• [Teks Bacaan]:
558. “Di masa lalu, muncul di antara orang-orang Magadha Dhamma tidak murni yang ditemukan oleh mereka yang masih ternoda. Bukalah pintu ini yang menuju Keabadian! Biarkan mereka mendengarnya <301> Dhamma yang ditemukan oleh Yang Tanpa Noda.368

559. “Bagaikan seseorang yang berdiri di puncak gunung Pasti melihat orang-orang di segala arah di bawahnya, Demikian pula, O, Yang Bijaksana, Mata Universal, Naiklah ke istana yang terbuat dari Dhamma, Karena diri-Mu terbebas dari kesedihan, lihatlah orang- orang Tenggelam dalam kesedihan, tertekan oleh kelahiran dan  kerusakan.

560. “Bangkitlah, O, Pahlawan, Pemenang dalam pertempuran! O , Pemimpin rombongan, yang bebas dari hutang,   mengembaralah di dunia ini. Ajarilah Dhamma, O, Bhagavā: Akan ada di antara mereka yang memahami.”369 [138]

Kemudian Sang Bhagavā, setelah memahami permohonan Brahmā, dan demi belas kasih-Nya kepada makhluk-makhluk, mengamati dunia ini dengan mata seorang Buddha.370 Sewaktu Ia melakukan hal itu, Sang Bhagavā melihat makhluk-makhluk dengan sedikit debu di mata mereka dan dengan banyak debu di mata mereka, dengan indria tajam dan dengan indria tumpul, dengan kualitas baik dan dengan kualitas buruk, mudah diajari dan sulit diajari, <302> dan sedikit yang berdiam dengan melihat kebakaran dan ketakutan dalam dunia lain.371 Bagaikan di dalam sebuah kolam teratai berwarna biru, atau merah, atau putih, beberapa teratai mungkin bertunas di dalam air, tumbuh di dalam air, dan berkembang di dalam air, tanpa keluar dari air; beberapa teratai mungkin bertunas di dalam air, tumbuh di dalam air, dan berkembang tepat di permukaan air; beberapa teratai mungkin bertunas di dalam air, tumbuh di dalam air, kemudian tumbuh keluar dari air dan berdiri tanpa dikotori oleh air—demikian pula, setelah mengamati dunia ini dengan mata Buddha, Sang Bhagavā, dengan sedikit debu di mata mereka dan dengan banyak debu di mata mereka, dengan indria tajam dan dengan indria tumpul, dengan kualitas baik dan dengan kualitas buruk, mudah diajari dan sulit diajari dan sedikit yang berdiam dengan melihat kebakaran dan ketakutan dalam dunia lain. Setelah melihat hal ini, Beliau menjawab Brahmā Sahampati dalam syair: <303>

561. “Terbukalah bagi mereka pintu menuju Keabadian: Biarlah mereka yang memiliki telinga memberikan   keyakinan. Meramalkan kesulitan, O, Brahmā, aku tidak mengajarkan Dhamma mulia yang unggul dan mulia di antara   manusia.”

• [Soal Tertulis]: Nyatakan apakah pernyataan (a) sampai (c) sesuai dengan teks bacaan, dengan jawaban ya atau tidak disertai kutipan persis dari teks yang menjadi penentunya. (a) Sang Bhagavā mengamati dunia dengan mata seorang Buddha setelah memahami permohonan Brahmā. (b) Dalam perumpamaan kolam, semua teratai tumbuh keluar dari air. (c) Sang Bhagavā menjawab Brahmā Sahampati dalam bentuk syair. Baris-baris data di bawah ini sama sekali tidak dipakai.

• [Potongan Data]:
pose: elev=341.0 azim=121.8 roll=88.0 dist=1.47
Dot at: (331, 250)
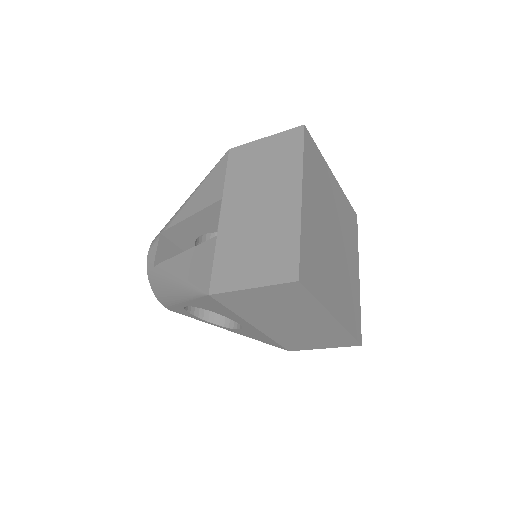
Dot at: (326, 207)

• [Jawaban Soal]:
(a) Ya: "Kemudian Sang Bhagavā, setelah memahami permohonan Brahmā, dan demi belas kasih-Nya kepada makhluk-makhluk, mengamati dunia ini dengan mata seorang Buddha."
(b) Tidak: "beberapa teratai mungkin bertunas di dalam air, tumbuh di dalam air, dan berkembang di dalam air, tanpa keluar dari air"
(c) Ya: "Beliau menjawab Brahmā Sahampati dalam syair"